Die Rechnungsbearbeitung nimmt in der Buchhaltung sehr viel Zeit in Anspruch. Hier müssen die Belege erfasst, zur Weitergabe übermittelt und im Anschluss kontiert, bezahlt und gebucht werden. Mithilfe eines Dokumentenmanagementsystems können die Rechnungen in Zukunft automatisch erfasst und archiviert werden. Dank der effizienten Workflows werden so die Rechnungen anschließend an die zuständigen Mitarbeiter zur Weiter- und Freigabe weitergeleitet, die diese direkt am Rechner oder von unterwegs freigeben können. Dieser Freigabeprozess wird damit erheblich beschleunigt sowie für alle Beteiligten anschaulicher. Bei der Betriebsprüfung achtet der Mitarbeiter vor allem darauf, ob die Rechnungsprogramme GoBD-konform arbeiten. Das bedeutet, dass er prüft, ob die Buchhaltung transparent, vollständig und nachvollziehbar ist. Mit einem Dokumentenmanagementsystem ist dies kein Problem. In dem digitalen Archiv werden nicht nur alle Rechnungsbelege revisionssicher abgelegt, sondern zugleich die dazugehörigen Verträge, E-Mails und andere Korrespondenzen. Durch eine Suchmaske ist dies zu jeder Zeit bequem abrufbar. Zudem sind vom Eingangsstempel in digitaler Form bis zum Zahlungsvermerk alle Schritte am Beleg direkt dokumentiert. Wenn ein Prüfer eine Einsicht verlangt, kann das Unternehmen entweder den Archivzugang mit allen notwendigen Zugriffsberechtigungen oder alternativ ein mobiles Archiv erstellen, welches der Prüfer einsehen kann.

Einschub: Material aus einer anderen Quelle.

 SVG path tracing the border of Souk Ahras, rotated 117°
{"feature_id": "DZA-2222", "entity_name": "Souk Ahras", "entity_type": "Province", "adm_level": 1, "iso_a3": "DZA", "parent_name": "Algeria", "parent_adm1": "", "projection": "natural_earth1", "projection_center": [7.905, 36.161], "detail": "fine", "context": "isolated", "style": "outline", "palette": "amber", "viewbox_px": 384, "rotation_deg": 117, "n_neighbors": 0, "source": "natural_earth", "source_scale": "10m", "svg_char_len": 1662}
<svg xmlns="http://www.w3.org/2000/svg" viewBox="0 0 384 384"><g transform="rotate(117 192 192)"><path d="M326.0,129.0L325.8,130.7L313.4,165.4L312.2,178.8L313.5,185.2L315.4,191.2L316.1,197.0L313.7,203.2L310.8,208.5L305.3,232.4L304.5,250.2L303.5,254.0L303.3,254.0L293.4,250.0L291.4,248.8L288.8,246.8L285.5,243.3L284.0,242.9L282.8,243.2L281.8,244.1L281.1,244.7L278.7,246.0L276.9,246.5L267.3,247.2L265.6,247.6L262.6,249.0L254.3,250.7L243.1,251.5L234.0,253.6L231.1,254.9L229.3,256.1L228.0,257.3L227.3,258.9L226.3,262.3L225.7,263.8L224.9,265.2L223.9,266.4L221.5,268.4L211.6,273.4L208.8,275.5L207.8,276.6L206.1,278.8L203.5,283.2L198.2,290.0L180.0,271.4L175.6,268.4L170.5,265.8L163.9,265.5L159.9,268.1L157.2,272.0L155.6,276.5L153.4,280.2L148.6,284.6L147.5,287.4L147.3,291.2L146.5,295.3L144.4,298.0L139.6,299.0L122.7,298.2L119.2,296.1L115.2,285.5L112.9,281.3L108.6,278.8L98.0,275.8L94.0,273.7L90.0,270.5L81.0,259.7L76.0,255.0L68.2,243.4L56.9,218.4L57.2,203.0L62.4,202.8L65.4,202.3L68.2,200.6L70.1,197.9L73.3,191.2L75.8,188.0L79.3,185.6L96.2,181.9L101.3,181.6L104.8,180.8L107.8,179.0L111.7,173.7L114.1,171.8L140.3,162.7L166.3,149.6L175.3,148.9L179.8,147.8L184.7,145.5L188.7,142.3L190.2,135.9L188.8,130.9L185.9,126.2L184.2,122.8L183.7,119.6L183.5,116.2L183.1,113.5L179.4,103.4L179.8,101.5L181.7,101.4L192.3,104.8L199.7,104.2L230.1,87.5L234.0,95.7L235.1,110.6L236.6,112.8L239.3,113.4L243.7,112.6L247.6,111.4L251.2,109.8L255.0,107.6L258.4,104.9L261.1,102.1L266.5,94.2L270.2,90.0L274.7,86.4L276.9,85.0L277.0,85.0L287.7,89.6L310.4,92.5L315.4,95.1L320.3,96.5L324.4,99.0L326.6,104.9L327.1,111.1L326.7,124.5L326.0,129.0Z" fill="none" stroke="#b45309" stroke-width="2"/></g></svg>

Die Vorteile des DMS sind ein effizientes und schnelles Forderungsmanagement, der Abbau des bestehenden Papierarchivs, eine GoBD-konforme Archivierung und eine vollständige Dokumentation des Vorgangs. Weiterhin unterstützt Sie ein DMS durch automatische Prüfungen, ob ein Dokument bereits existiert, ob ein Lieferant im ERP-System neu anzulegen ist oder ob Pflichtangaben gem. Umsatzsteuergesetz fehlen. Für eine schnelle Erfassung der Rechnungen ist möglich auf Verknüpfungen des jeweiligen ERP-Systems zurückzugreifen und viele Informationen automatisch zu ergänzen. Die einfache Recherche und die automatische Erstellung von digitalen Akten nach Projekt- oder Vorgangsnummern rundet ein solches System ab.

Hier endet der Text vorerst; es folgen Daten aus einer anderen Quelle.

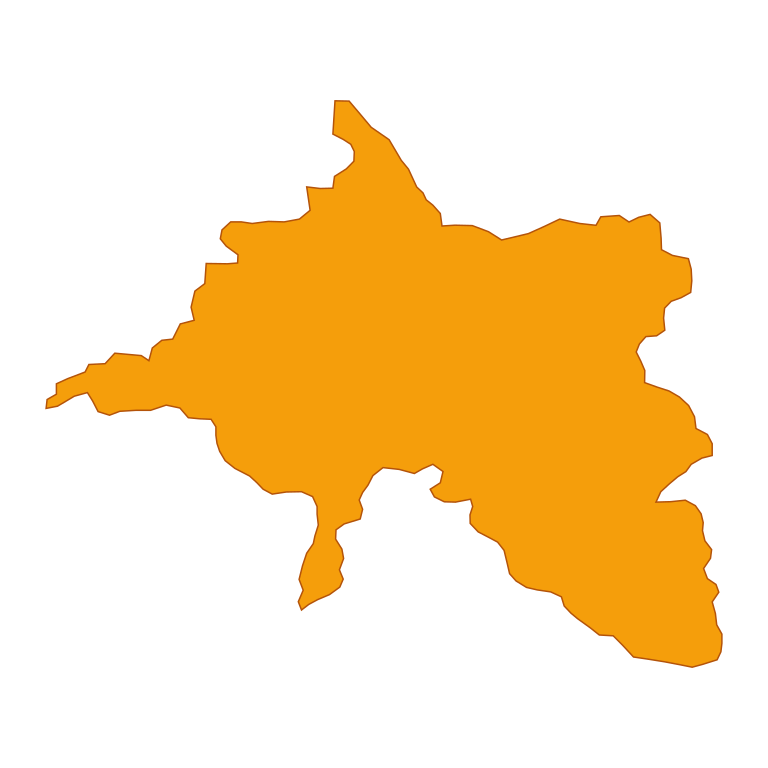 Cuparaque, Minas Gerais, Brazil (Equal Earth projection), rotated 270°
{"feature_id": "56859067B86280863594268", "entity_name": "Cuparaque", "entity_type": "district", "adm_level": 2, "iso_a3": "BRA", "parent_name": "Brazil", "parent_adm1": "Minas Gerais", "projection": "equal_earth", "projection_center": [-41.139, -18.989], "detail": "fine", "context": "isolated", "style": "filled", "palette": "amber", "viewbox_px": 768, "rotation_deg": 270, "n_neighbors": 0, "source": "geoboundaries", "source_scale": "gbopen_adm2", "svg_char_len": 2822}
<svg xmlns="http://www.w3.org/2000/svg" viewBox="0 0 768 768"><g transform="rotate(270 384 384)"><path d="M158.0,301.5L163.6,308.8L168.4,317.7L173.4,329.5L180.9,339.8L188.9,343.2L198.2,339.4L209.5,343.6L218.9,341.9L228.9,335.6L238.2,336.0L244.1,344.2L249.0,360.2L258.7,362.6L268.0,359.2L275.5,362.6L282.9,368.0L292.4,372.9L300.4,383.0L298.6,399.2L294.5,414.4L299.2,422.6L303.7,432.9L296.5,443.0L285.2,440.3L278.8,430.2L271.1,434.4L266.2,444.3L265.9,455.5L268.8,470.6L261.5,472.7L253.1,470.0L244.6,470.2L236.1,478.2L230.5,489.0L225.9,497.6L217.6,504.1L204.3,507.3L194.3,509.6L187.0,516.1L180.6,526.5L178.1,537.2L176.1,550.7L171.2,561.4L162.0,564.2L154.7,571.1L149.3,577.6L140.3,590.1L133.0,599.3L132.2,613.2L122.9,622.5L111.0,633.5L108.8,648.4L106.2,664.6L103.3,679.8L100.8,692.2L103.6,702.5L108.2,717.1L116.2,720.9L124.7,721.9L133.9,721.9L143.2,716.7L154.5,715.4L166.1,712.2L175.8,718.8L183.5,716.0L189.4,707.4L199.5,703.6L209.7,710.5L218.4,711.6L227.2,704.9L237.3,702.5L245.4,703.2L254.2,701.1L262.3,695.4L267.8,685.3L266.3,670.7L265.9,656.0L276.3,660.8L284.3,669.5L291.2,677.7L296.4,685.9L303.7,691.2L309.9,701.9L312.5,712.2L324.3,712.2L333.5,707.4L339.5,696.0L351.3,694.5L362.5,688.6L371.0,679.4L377.0,669.1L380.9,657.1L385.4,644.6L397.5,644.8L406.8,640.8L416.0,636.2L424.0,639.4L431.4,645.9L432.2,656.6L437.8,664.8L449.9,663.6L459.9,664.6L466.7,671.2L470.3,681.1L475.6,690.7L487.2,691.8L498.8,691.2L509.3,688.4L512.6,672.4L518.3,661.5L529.9,661.1L545.1,659.8L553.6,650.1L550.7,638.7L546.0,629.0L552.5,619.3L551.2,600.8L542.7,596.0L544.5,579.8L548.9,559.7L541.7,544.6L534.4,528.4L528.0,501.6L536.3,488.5L542.4,472.3L542.8,455.0L542.0,442.0L554.5,440.3L562.8,432.9L568.2,426.2L575.1,423.0L581.0,416.7L598.8,408.5L607.6,401.3L628.3,389.1L640.7,371.2L654.3,359.8L666.9,349.1L667.2,335.0L633.9,332.9L628.6,343.2L623.7,350.8L616.5,354.3L606.8,353.9L599.1,346.3L591.6,334.5L579.8,332.9L579.5,320.2L581.1,306.7L557.7,310.1L548.9,299.4L546.1,284.2L546.6,268.4L544.5,252.2L546.1,241.4L546.1,230.7L538.1,222.0L529.2,220.3L521.9,226.2L513.2,238.0L505.0,237.6L504.2,227.3L504.5,206.2L484.4,204.8L476.9,194.9L460.8,191.1L447.7,194.2L444.1,180.3L428.9,172.7L427.7,161.8L420.0,152.3L407.3,148.9L412.4,141.3L414.8,114.8L404.3,105.1L403.5,88.9L396.0,85.1L389.4,67.8L384.2,56.4L373.8,56.4L368.5,47.1L359.6,46.1L361.8,57.5L366.9,66.1L371.8,74.3L375.4,87.4L366.9,92.7L356.4,98.1L352.8,109.5L356.7,119.8L357.7,136.1L357.7,150.6L362.9,166.2L360.0,179.9L350.3,188.3L349.2,199.7L348.7,211.1L341.2,215.9L332.7,215.9L324.6,217.0L316.6,219.7L307.3,225.2L299.6,234.9L292.0,249.6L285.2,257.0L278.8,263.1L273.9,272.2L276.0,286.3L276.3,301.5L271.4,312.6L261.5,317.1L253.8,317.1L242.9,318.3L232.0,314.9L224.4,313.3L214.8,306.7L202.2,302.5L188.6,299.1L177.8,303.2L166.3,298.3L158.0,301.5Z" fill="#f59e0b" stroke="#b45309" stroke-width="1.5"/></g></svg>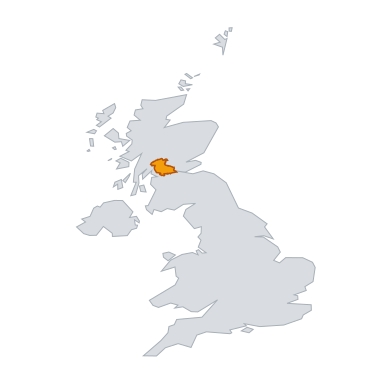 where Stirling sits in United Kingdom, rotated 356°
{"feature_id": "GBR-2016", "entity_name": "Stirling", "entity_type": "Unitary District", "adm_level": 1, "iso_a3": "GBR", "parent_name": "United Kingdom", "parent_adm1": "", "projection": "robinson", "projection_center": [-4.325, 56.249], "detail": "fine", "context": "in_parent", "style": "filled", "palette": "amber", "viewbox_px": 384, "rotation_deg": 356, "n_neighbors": 0, "source": "natural_earth", "source_scale": "10m", "svg_char_len": 5319}
<svg xmlns="http://www.w3.org/2000/svg" viewBox="0 0 384 384"><g transform="rotate(356 192 192)"><path d="M210.0,301.3L189.4,312.0L182.9,311.3L174.9,305.9L166.6,306.6L170.1,303.8L163.0,301.3L150.5,304.8L145.2,302.4L141.9,297.1L168.7,283.5L172.7,277.0L170.3,274.9L169.8,265.6L155.9,268.9L165.8,258.6L177.8,253.6L188.2,252.4L193.7,255.1L192.0,251.0L194.4,250.0L197.9,253.7L201.9,253.6L194.4,247.4L197.6,240.7L194.8,237.3L198.2,233.8L198.9,227.2L191.8,228.7L181.7,215.4L184.7,209.0L194.7,203.6L182.6,203.7L173.1,208.8L166.1,206.8L159.9,209.5L152.9,206.8L150.7,211.6L145.4,206.5L144.5,202.6L147.3,202.5L156.2,187.3L151.2,181.4L152.8,174.6L158.4,174.3L152.4,171.0L153.4,167.8L143.7,175.8L143.6,170.6L148.8,165.6L139.8,172.0L139.7,179.3L135.6,190.6L130.7,191.4L137.0,178.4L134.2,178.1L136.4,165.1L144.5,150.1L133.7,156.8L122.6,151.3L132.0,147.3L129.0,145.8L135.3,139.9L136.0,136.0L130.7,131.7L130.5,129.0L135.6,126.7L131.9,123.1L135.1,116.8L145.4,116.8L139.6,111.2L141.3,106.2L148.9,105.5L147.0,101.9L148.7,96.5L162.0,98.1L193.4,94.5L189.8,103.8L172.1,114.5L171.1,117.7L175.2,118.7L168.8,125.8L188.1,121.9L216.0,122.1L220.8,124.8L222.9,128.9L206.6,153.7L188.0,161.8L197.8,160.7L203.2,163.1L202.8,165.0L186.8,171.7L176.9,169.7L194.2,173.9L204.6,171.7L215.2,175.4L226.8,185.2L237.2,211.2L250.5,217.2L264.7,229.0L261.9,231.9L269.8,244.5L260.6,240.6L251.3,241.0L260.0,241.9L273.7,252.8L275.9,258.1L268.7,265.9L274.4,268.8L280.9,264.0L297.9,265.3L307.3,270.5L309.6,275.8L306.5,289.8L298.0,294.3L299.1,298.2L286.7,301.7L290.2,302.9L290.2,306.5L279.0,309.7L303.0,312.8L302.8,318.3L294.4,322.4L292.5,326.1L274.3,331.1L250.3,331.0L234.9,327.0L236.9,329.3L220.1,332.2L221.8,335.2L220.0,336.0L196.6,332.5L186.8,335.1L180.2,347.0L167.6,342.3L154.6,345.5L145.1,353.1L132.0,352.0L150.6,338.1L158.2,330.7L159.6,324.6L165.1,323.1L167.8,318.1L193.2,317.6L210.0,301.3ZM124.4,231.0L109.5,230.8L109.6,227.6L101.2,220.2L93.6,228.5L86.9,228.2L81.1,226.0L74.4,218.8L83.7,214.5L80.1,211.3L88.6,209.2L92.8,201.3L96.6,199.4L99.3,200.7L103.0,196.7L114.1,195.0L122.2,195.7L131.7,207.7L127.9,213.1L134.9,212.4L137.5,217.3L137.1,219.1L132.7,215.8L133.1,221.0L135.4,221.3L134.2,224.3L129.0,225.4L124.4,231.0ZM121.8,102.5L118.8,107.7L113.5,110.5L116.4,112.7L104.2,120.7L101.3,118.8L106.5,115.6L102.0,113.2L103.7,111.8L101.3,110.5L102.8,106.7L109.6,107.7L108.6,104.4L120.9,98.4L121.8,102.5ZM122.7,128.0L122.8,133.6L133.5,136.2L126.1,141.6L125.1,136.9L118.5,136.9L108.5,129.8L117.8,123.2L122.7,128.0ZM230.5,36.6L235.3,42.1L237.6,41.4L232.4,57.7L232.5,49.7L224.0,46.0L230.5,44.5L226.0,39.9L230.5,36.6ZM130.7,162.3L118.3,163.8L122.4,158.0L118.3,155.7L123.3,153.4L131.2,158.0L130.7,162.3ZM164.7,250.3L171.0,253.7L163.3,258.9L159.0,255.1L158.7,251.2L164.7,250.3ZM122.4,174.6L123.3,182.7L118.2,184.2L118.4,179.0L113.9,181.5L115.8,176.8L122.4,174.6ZM193.3,80.7L192.9,83.5L199.9,85.0L190.7,86.1L186.4,83.1L188.8,79.4L193.3,80.7ZM146.2,188.8L140.9,187.9L140.0,182.4L144.4,181.7L146.2,188.8ZM243.5,333.3L239.1,336.4L231.5,334.0L237.5,330.8L243.5,333.3ZM126.1,178.0L123.8,175.7L131.9,169.0L130.2,172.4L126.1,178.0ZM98.4,122.7L101.0,124.3L98.9,127.1L91.3,125.1L98.4,122.7ZM97.1,139.5L94.0,139.0L93.5,131.6L96.8,131.9L97.1,139.5ZM237.8,39.4L235.0,36.8L236.5,33.5L238.8,34.5L237.8,39.4ZM200.5,78.1L198.6,78.9L193.2,74.1L194.9,73.4L200.5,78.1ZM190.8,89.8L188.2,90.1L185.5,86.4L188.3,86.5L190.8,89.8ZM243.5,30.9L242.5,34.5L240.3,34.1L240.4,30.9L243.5,30.9ZM207.3,75.7L202.0,76.9L207.8,74.9L207.3,75.7ZM119.4,144.0L117.8,144.3L115.8,142.4L118.4,141.4L119.4,144.0ZM196.9,88.8L195.1,90.9L193.7,88.9L196.9,88.8ZM113.4,154.0L110.2,154.9L114.5,152.8L113.4,154.0ZM93.1,143.9L91.1,144.3L90.2,143.7L92.3,142.3L93.1,143.9Z" fill="#d9dde1" stroke="#a8b0b8" stroke-width="1"/><path d="M175.8,169.3L177.2,170.1L177.4,170.3L177.6,170.4L178.1,171.0L177.4,171.0L176.1,171.2L173.8,171.4L172.3,171.8L171.7,172.2L171.6,171.8L170.1,171.8L169.5,172.3L169.1,172.4L168.9,172.4L168.7,172.3L168.8,171.9L168.7,171.7L168.3,171.8L168.2,172.1L167.9,172.2L167.4,171.9L166.2,171.9L165.6,171.8L165.3,172.0L165.8,172.9L165.8,173.5L165.6,173.7L165.0,173.8L163.6,173.2L162.9,173.4L162.5,173.2L162.0,172.6L161.3,172.4L161.0,172.0L161.1,171.7L162.0,171.3L162.0,171.2L161.6,170.9L160.4,170.7L159.9,170.4L159.2,170.4L158.6,170.2L158.1,170.2L157.8,169.9L157.3,168.8L156.5,167.4L156.2,166.6L156.1,165.9L156.1,165.2L156.2,164.9L156.3,164.5L156.6,164.3L156.7,164.2L156.4,163.7L156.9,163.0L155.6,162.8L155.3,162.8L155.1,162.8L153.9,163.1L153.8,162.9L154.0,162.6L154.0,162.4L152.7,161.8L152.6,161.6L153.2,160.9L153.3,160.7L153.4,160.4L154.1,159.9L155.2,159.6L155.2,159.2L155.7,158.9L156.6,158.9L157.2,158.5L158.1,157.9L158.9,157.7L159.7,157.7L159.9,157.5L159.9,157.3L160.1,157.1L160.4,157.1L160.8,157.4L161.1,157.4L162.9,156.9L163.8,156.5L164.5,156.7L165.2,158.1L165.3,158.1L165.4,158.3L166.5,158.0L167.9,157.4L168.4,157.3L168.6,157.4L169.2,157.6L169.8,158.7L169.1,158.8L168.5,159.1L167.6,159.0L167.7,160.9L167.5,161.1L167.3,161.3L166.8,161.3L166.7,161.5L166.7,162.0L167.0,162.2L166.9,162.8L168.0,163.6L169.2,163.8L169.7,164.3L170.1,164.4L170.4,164.1L170.6,164.1L171.0,164.4L172.1,164.6L172.9,165.1L174.2,165.6L174.8,166.2L175.6,166.1L175.8,166.1L175.8,166.7L176.0,166.9L176.0,167.1L175.7,167.9L175.4,168.3L175.2,168.7L175.3,169.0L175.6,169.3L175.8,169.3Z" fill="#f59e0b" stroke="#b45309" stroke-width="1.5"/></g></svg>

Darüber hinaus können mit modernen Webformularen und ohne Programmieraufwand Informationen präzise und sicher erfasst werden, womit eine Datenerfassung deutlich verbessert und beschleunigt wird. Denn unleserliche Handschriften auf Papierformularen oder fehlerhafte PDF gehören damit der Vergangenheit an.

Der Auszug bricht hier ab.